SELECTED EXCERPT:
** Begin **

This week’s AFRO Table brings the season full circle with stories, culture, and comfort food at the heart of Black holiday traditions. We begin with an AFRO News feature exploring Kwanzaa recipes, activities, and cultural meaning, followed by our in-depth look at Christmas and Holiday Food Traditions Throughout Black History and Culture, tracing how celebration, resilience, and creativity have shaped Black holiday tables across generations. This week’s Taste Maker, Shelley Chapman, invites us to rethink our relationship with food through a lens of nourishment and freedom, paired with her comforting and crowd-pleasing vegan mac and cheese recipe. Together, these stories celebrate food as heritage, healing, and joy, offering inspiration for meaningful meals all season long.



Christmas and Holiday Food Traditions Throughout Black History and Culture
Across Black history and the African diaspora, holiday food has never been just about celebration. It has been about survival, memory, ingenuity, and joy. From the kitchens of enslaved ancestors to present-day holiday tables filled with both tradition and reinvention, Christmas and holiday meals tell a powerful story of resilience and cultural continuity.
Food is where history gets passed hand to hand, spoon to spoon.
Roots in Enslavement and Emancipation
During slavery, celebrations were limited, but moments of communal gathering still found their way into food. Enslaved Africans were often given meager rations, yet they transformed what was available into nourishing and meaningful meals. Holiday cooking became an act of resistance and care.
Christmas, in particular, was one of the rare times enslaved people were sometimes allowed brief rest or gatherings. Dishes like slow-cooked greens, stews, cornbread, and roasted meats were prepared collectively, turning scarcity into sustenance. These meals carried African culinary traditions forward, even under brutal conditions.

** End **

EXERCISES:
a) From the holiday food piece, output the passage starting with "Food is where" and going on through "resistance and care.", copied word for word.
b) Answer these questions using the holiday food piece:
(i) Who is named as this week's Taste Maker?
(ii) What recipe is paired with the Taste Maker's feature?
(iii) Which dishes were prepared collectively at Christmas during slavery?
c) Summarize the holiday food piece in two sentences.
The data that comes after the holiday food piece has no connection to it.

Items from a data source
** Begin **

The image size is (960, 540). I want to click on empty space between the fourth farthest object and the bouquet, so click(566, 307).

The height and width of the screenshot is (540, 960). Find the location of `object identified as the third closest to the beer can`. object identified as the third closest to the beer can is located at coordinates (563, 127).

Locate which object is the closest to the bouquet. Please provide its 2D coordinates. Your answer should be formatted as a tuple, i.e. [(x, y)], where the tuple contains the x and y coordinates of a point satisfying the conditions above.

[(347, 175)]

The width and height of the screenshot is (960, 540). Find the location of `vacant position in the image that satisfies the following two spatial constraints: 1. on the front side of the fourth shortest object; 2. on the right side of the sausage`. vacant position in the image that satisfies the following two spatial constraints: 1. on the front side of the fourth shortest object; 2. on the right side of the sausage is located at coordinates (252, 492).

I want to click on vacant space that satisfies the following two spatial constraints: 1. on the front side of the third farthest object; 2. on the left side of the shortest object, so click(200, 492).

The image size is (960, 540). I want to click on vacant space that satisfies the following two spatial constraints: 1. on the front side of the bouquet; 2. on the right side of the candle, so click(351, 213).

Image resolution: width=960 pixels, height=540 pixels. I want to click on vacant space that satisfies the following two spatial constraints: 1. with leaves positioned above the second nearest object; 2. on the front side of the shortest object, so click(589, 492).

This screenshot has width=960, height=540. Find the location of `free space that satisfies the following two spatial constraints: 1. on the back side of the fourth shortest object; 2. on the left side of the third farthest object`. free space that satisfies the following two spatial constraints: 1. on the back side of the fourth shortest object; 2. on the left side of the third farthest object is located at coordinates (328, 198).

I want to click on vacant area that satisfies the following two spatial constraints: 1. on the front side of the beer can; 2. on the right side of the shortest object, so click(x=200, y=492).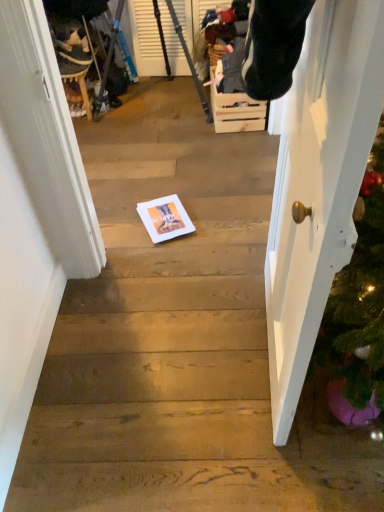
This screenshot has width=384, height=512. Identify the location of vacant space that is to the left of white paper at center. (116, 226).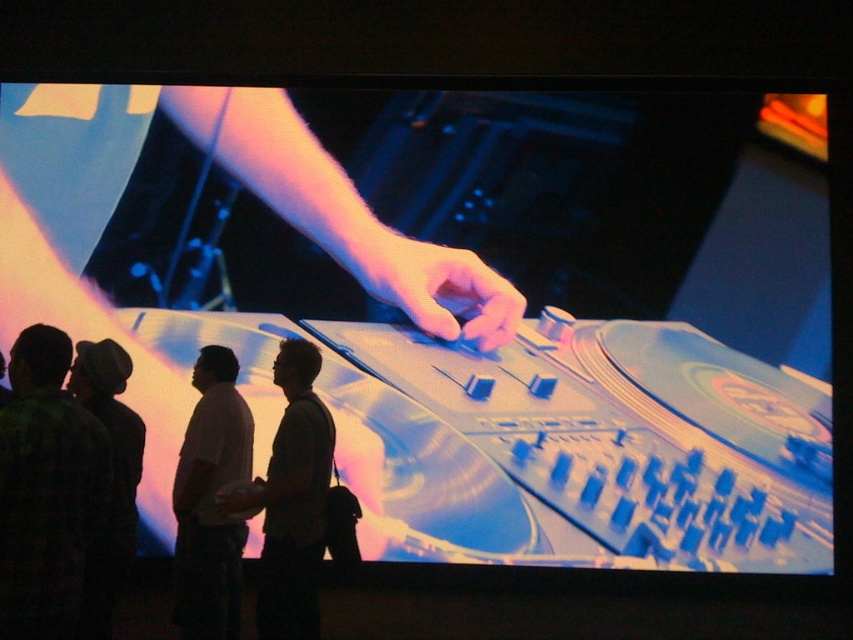
Question: Which object appears closest to the camera in this image?

Choices:
 (A) pink matte hand at center
 (B) matte black hand at center
 (C) white matte shirt at lower left
 (D) dark gray shirt at center

Answer: (D)

Question: Is green plaid shirt at lower left closer to the viewer compared to white matte shirt at lower left?

Choices:
 (A) no
 (B) yes

Answer: (B)

Question: Among these objects, which one is farthest from the camera?

Choices:
 (A) satin silver turntable at center
 (B) white matte shirt at lower left

Answer: (A)

Question: Observing the image, what is the correct spatial positioning of dark gray shirt at center in reference to matte black hand at center?

Choices:
 (A) above
 (B) below

Answer: (A)

Question: Among these points, which one is nearest to the camera?

Choices:
 (A) (753, 554)
 (B) (242, 486)
 (C) (404, 246)
 (D) (44, 637)

Answer: (D)

Question: Is satin silver turntable at center further to camera compared to matte black hand at center?

Choices:
 (A) yes
 (B) no

Answer: (A)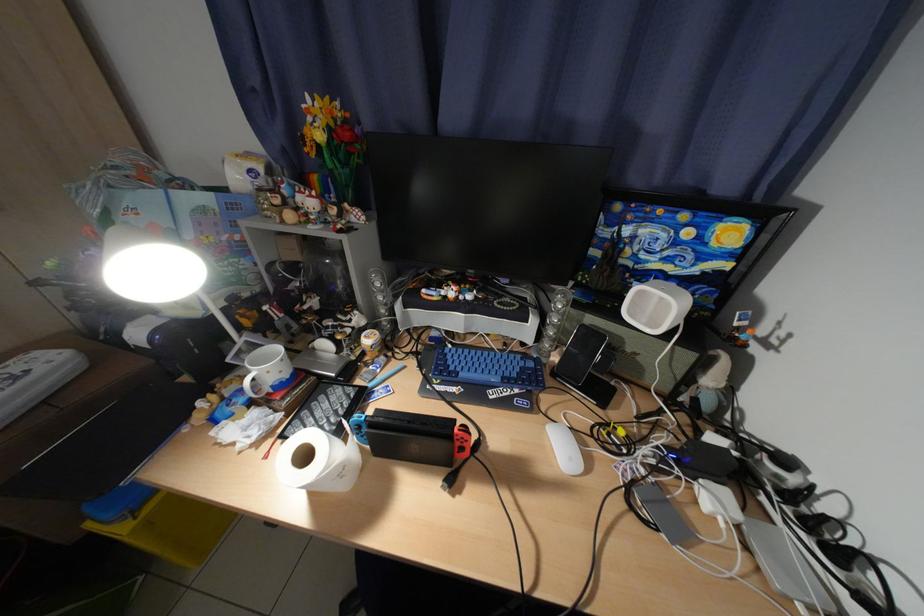
The width and height of the screenshot is (924, 616). I want to click on blue and white tube, so click(x=678, y=461).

** End **

COMPLETE ANSWERS:
a)
Food is where history gets passed hand to hand, spoon to spoon.
Roots in Enslavement and Emancipation
During slavery, celebrations were limited, but moments of communal gathering still found their way into food. Enslaved Africans were often given meager rations, yet they transformed what was available into nourishing and meaningful meals. Holiday cooking became an act of resistance and care.

b)
(i) Shelley Chapman
(ii) Her vegan mac and cheese recipe
(iii) Slow-cooked greens, stews, cornbread, and roasted meats

c) This week's AFRO Table features Kwanzaa recipes and cultural meaning, a look at Christmas and holiday food traditions in Black history, and Taste Maker Shelley Chapman's vegan mac and cheese. The history section describes how enslaved people turned meager rations into meaningful holiday meals, with Christmas offering rare gatherings where collectively prepared dishes carried African culinary traditions forward.